Table 2 provides the MAE results of short-term prediction (forecast results for the first 5-minute interval). It has four models and 24 predicted results in 6 regions. The six selected areas are the hotspots of Hangzhou that include the transportation hubs, core urban areas, residential areas, and education areas. The values represent the accuracy of models for short-term intersection traffic prediction.

Figure 6 shows MAE results of the long-term forecast effect (forecast results of all 12 time segments) and reflects prediction changes in different models after time interval increases. It can be found that TaxiInt is superior to baselines in each region selected in this article.

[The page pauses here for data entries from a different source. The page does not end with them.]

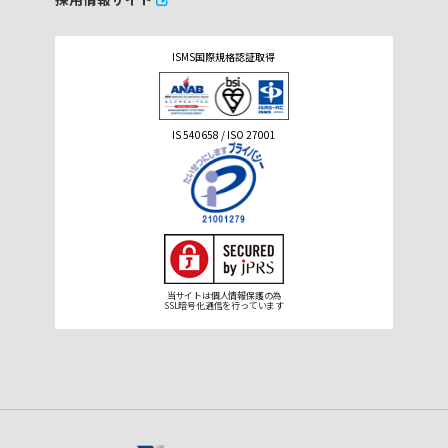
ISMS国際規格認証取得
IS 540658 / ISO 27001
当サイトは個人情報保護の為
SSL暗号化通信を行っています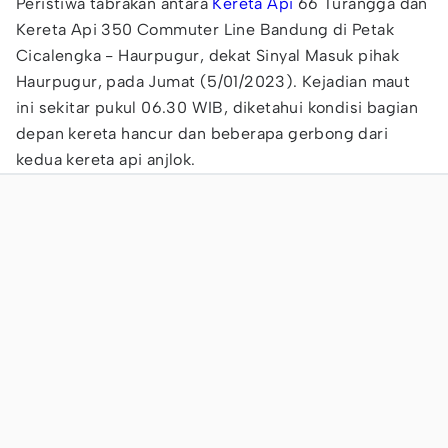
Peristiwa tabrakan antara
Kereta Api
66 Turangga dan
Kereta Api 350 Commuter Line Bandung di Petak
Cicalengka - Haurpugur, dekat Sinyal Masuk pihak
Haurpugur, pada Jumat (5/01/2023). Kejadian maut
ini sekitar pukul 06.30 WIB, diketahui kondisi bagian
depan kereta hancur dan beberapa gerbong dari
kedua kereta api anjlok.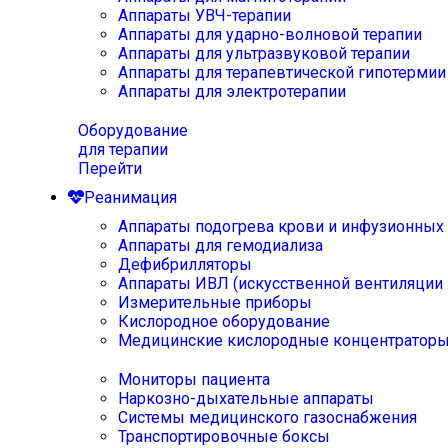
Аппараты УВЧ-терапии
Аппараты для ударно-волновой терапии
Аппараты для ультразвуковой терапии
Аппараты для терапевтической гипотермии
Аппараты для электротерапии
Оборудование
для терапии
Перейти
Реанимация
Аппараты подогрева крови и инфузионных
Аппараты для гемодиализа
Дефибрилляторы
Аппараты ИВЛ (искусственной вентиляции 
Измерительные приборы
Кислородное оборудование
Медицинские кислородные концентратор
Мониторы пациента
Наркозно-дыхательные аппараты
Системы медицинского газоснабжения
Транспортировочные боксы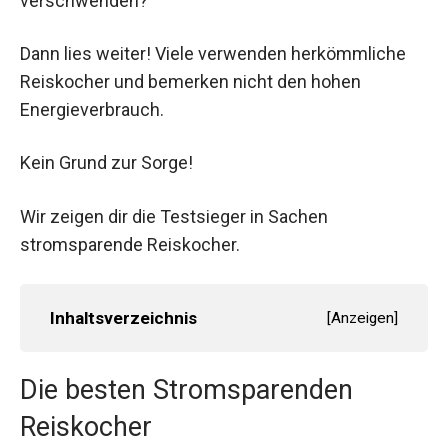
verschwenden?
Dann lies weiter! Viele verwenden herkömmliche
Reiskocher und bemerken nicht den hohen
Energieverbrauch.
Kein Grund zur Sorge!
Wir zeigen dir die Testsieger in Sachen
stromsparende Reiskocher.
Inhaltsverzeichnis
[
Anzeigen
]
Die besten Stromsparenden
Reiskocher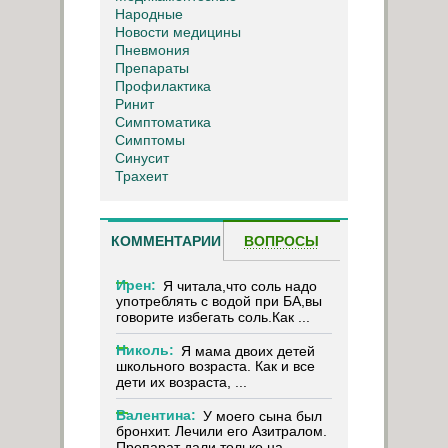
Народные
Новости медицины
Пневмония
Препараты
Профилактика
Ринит
Симптоматика
Симптомы
Синусит
Трахеит
КОММЕНТАРИИ
ВОПРОСЫ
Ирен:
Я читала,что соль надо
употреблять с водой при БА,вы
говорите избегать соль.Как ...
Николь:
Я мама двоих детей
школьного возраста. Как и все
дети их возраста, ...
Валентина:
У моего сына был
бронхит. Лечили его Азитралом.
Препарат дали только на ...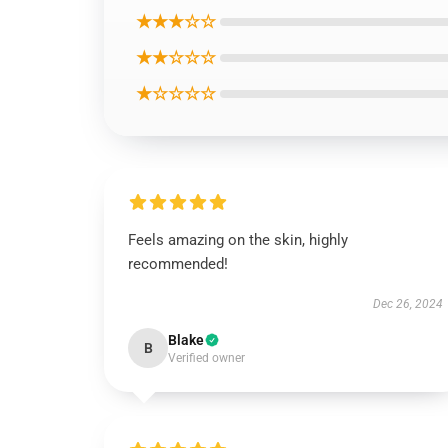
★★★☆☆
★★☆☆☆
★☆☆☆☆
Feels amazing on the skin, highly
recommended!
Dec 26, 2024
Blake
B
Verified owner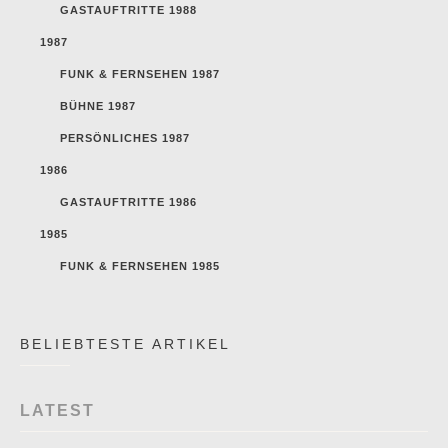
GASTAUFTRITTE 1988
1987
FUNK & FERNSEHEN 1987
BÜHNE 1987
PERSÖNLICHES 1987
1986
GASTAUFTRITTE 1986
1985
FUNK & FERNSEHEN 1985
BELIEBTESTE ARTIKEL
LATEST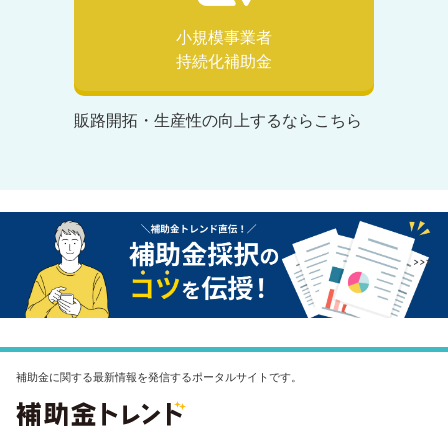
小規模事業者
持続化補助金
販路開拓・生産性の向上するならこちら
補助金に関する最新情報を発信するポータルサイトです。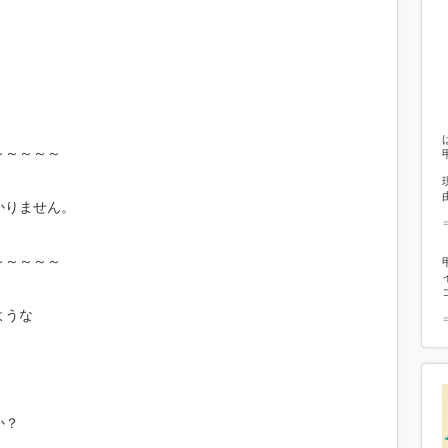
～～～～～
かりません。
～～～～～
ような
か？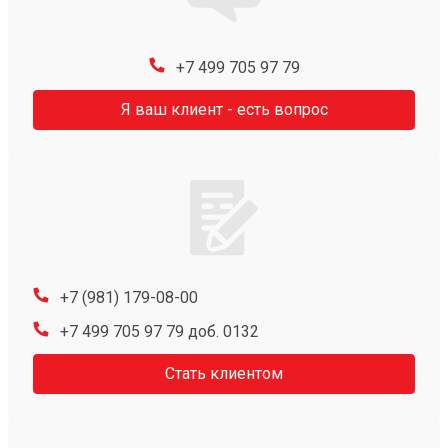
+7 499 705 97 79
Я ваш клиент - есть вопрос
+7 (981) 179-08-00
+7 499 705 97 79 доб. 0132
Стать клиентом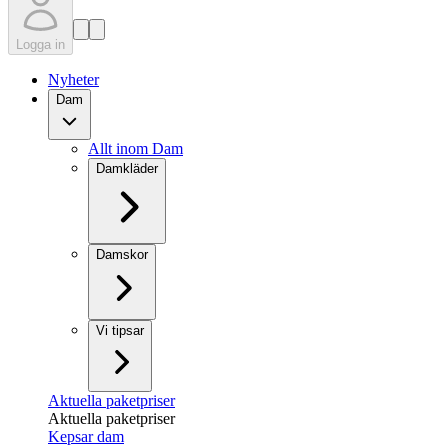
Logga in
Nyheter
Dam
Allt inom Dam
Damkläder
Damskor
Vi tipsar
Aktuella paketpriser
Aktuella paketpriser
Kepsar dam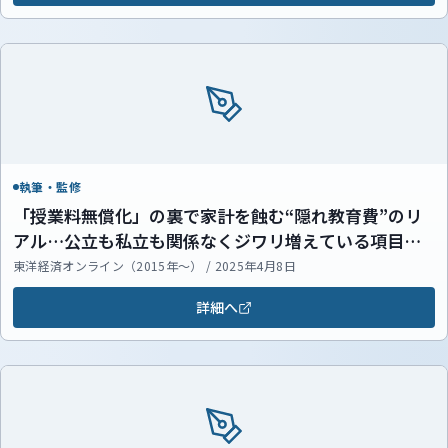
執筆・監修
「授業料無償化」の裏で家計を蝕む“隠れ教育費”のリ
アル…公立も私立も関係なくジワリ増えている項目と
は？
東洋経済オンライン（2015年～） / 2025年4月8日
詳細へ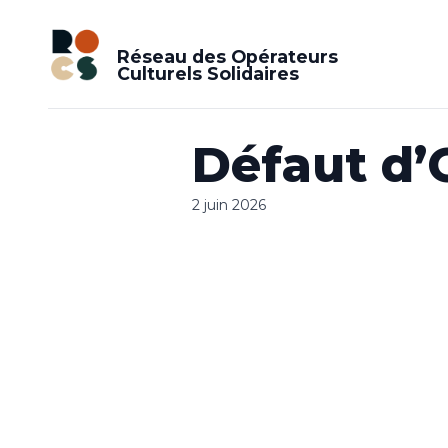
Réseau des Opérateurs
Culturels Solidaires
Défaut d’
2 juin 2026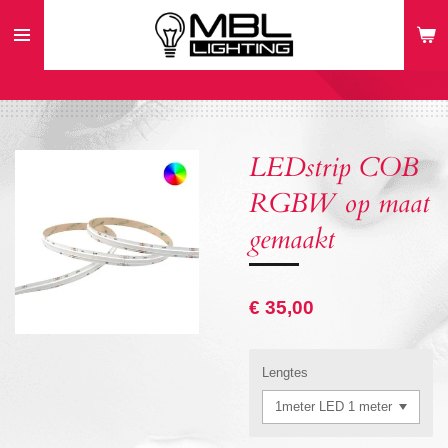
Ga
direct
naar
de
hoofdinhoud
LEDstrip COB
RGBW op maat
gemaakt
€ 35,00
Lengtes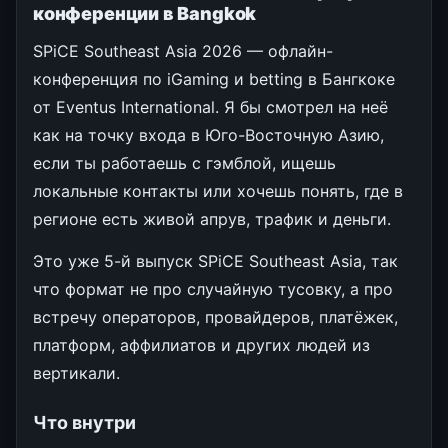
конференции в Bangkok
SPiCE Southeast Asia 2026 — офлайн-
конференция по iGaming и betting в Бангкоке
от Eventus International. Я бы смотрел на неё
как на точку входа в Юго-Восточную Азию,
если ты работаешь с гэмблой, ищешь
локальные контакты или хочешь понять, где в
регионе есть живой апрув, трафик и деньги.
Это уже 5-й выпуск SPiCE Southeast Asia, так
что формат не про случайную тусовку, а про
встречу операторов, провайдеров, платёжек,
платформ, аффилиатов и других людей из
вертикали.
Что внутри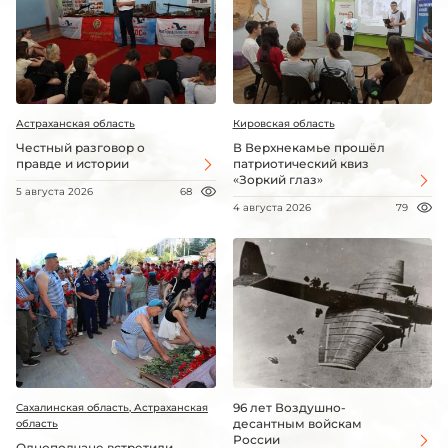
Астраханская область
Кировская область
Честный разговор о
В Верхнекамье прошёл
правде и истории
патриотический квиз
«Зоркий глаз»
5 августа 2026
68
4 августа 2026
79
96 лет Воздушно-
Сахалинская область, Астраханская
десантным войскам
область
России
Однополчане встретили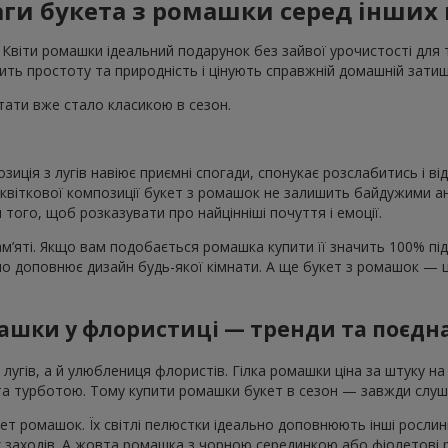
ги букета з ромашки серед інших 
віти ромашки ідеальний подарунок без зайвої урочистості для тих
ть простоту та природність і цінують справжній домашній зати
ати вже стало класикою в сезон.
иція з лугів навіює приємні спогади, спонукає розслабитись і ві
 квіткової композиції букет з ромашок не залишить байдужими ан
того, щоб розказувати про найцінніші почуття і емоції.
ам’яті. Якщо вам подобається ромашка купити її значить 100% підн
чно доповнює дизайн будь-якої кімнати. А ще букет з ромашок — 
ашки у флористиці — тренди та поєдн
лугів, а й улюблениця флористів. Гілка ромашки ціна за штуку на
та турботою. Тому купити ромашки букет в сезон — завжди слуш
 ромашок. Їх світлі пелюстки ідеально доповнюють інші рослини
их заходів. А жовта ромашка з чорною серединкою або фіолетові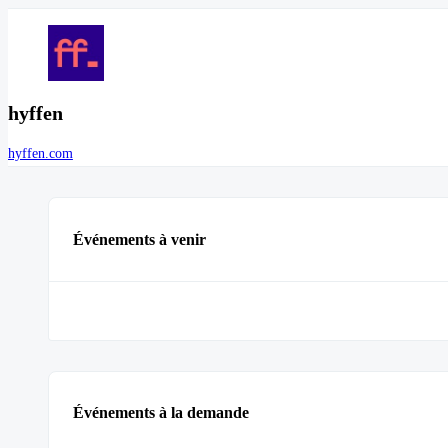
hyffen
hyffen.com
Événements à venir
Événements à la demande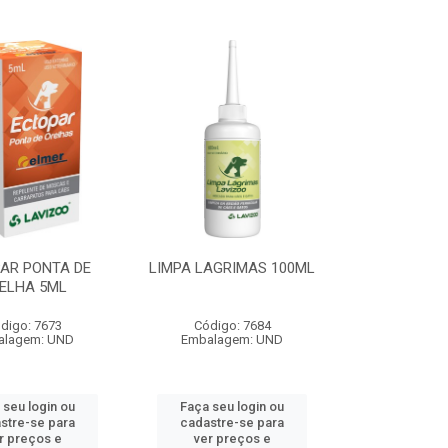
AR PONTA DE
LIMPA LAGRIMAS 100ML
ELHA 5ML
digo: 7673
Código: 7684
alagem: UND
Embalagem: UND
 seu login ou
Faça seu login ou
stre-se para
cadastre-se para
r preços e
ver preços e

By observing Table 2 and Figure 6, we can find that the TaxiInt model is superior to all baselines in 6 regions, and the HA model is similar to the LSTM model in short-term prediction, and the prediction from the HA model is more stable than LSTM in different regions. Unlike the other three models, the HA model lacks capture of long-term time series features, so the prediction results become worse as time interval increases. LSTM considers the information of traffic flow changes in different periods in the past, so LSTM predicts well. Based on LSTM, LCTFP performs a one-dimensional convolution of the traffic volume information on the time axis and further extracts data features while losing part of effective information, resulting in less effectiveness than LSTM. TaxiInt considers spatial correlation and temporal correlation, so it has a better prediction effect than the former three models.

**(a)**

**(b)**

**(c)**

**(d)**

**(e)**

**(f)**

#### 4. Conclusions

The research of taxi data is a major issue in the field of smart transportation. The forecast of taxi flow is more vulnerable to the local road network. This study presented the TaxiInt model, a convolutional neural network with an attention mechanism and spatial-temporal correlation of taxi flow embedded. TaxiInt focuses on the learning of distribution of taxis in different city blocks from different time slices. By converting trajectory data into a graph structure, it can predict the taxi flow of backbone road nodes at urban hotspots in different time slices. It removes the dependence on the OD information from the prediction and reduces the requirements for the high-precision datasets. Moreover, compared with the passenger OD information, the trajectory distribution of taxis contains much more information about the traffic conditions. The experimental results demonstrate the effectiveness of the model in predicting the taxi flow at hotspots. In future research, we intend to introduce more information about the activities of urban residents to expand and enrich the functionalities of the model. So, it can be helpful for the city’s municipal planning.

#### Data Availability

The data used to support the findings of this study are available from the corresponding author upon request.

#### Conflicts of Interest

The authors declare that they have no conflicts of interest.

#### Acknowledgments

This work was supported by the China Postdoctoral Science Foundation (2019M662112) and the Scientific Research Foundation of Shaoxing University (20195024).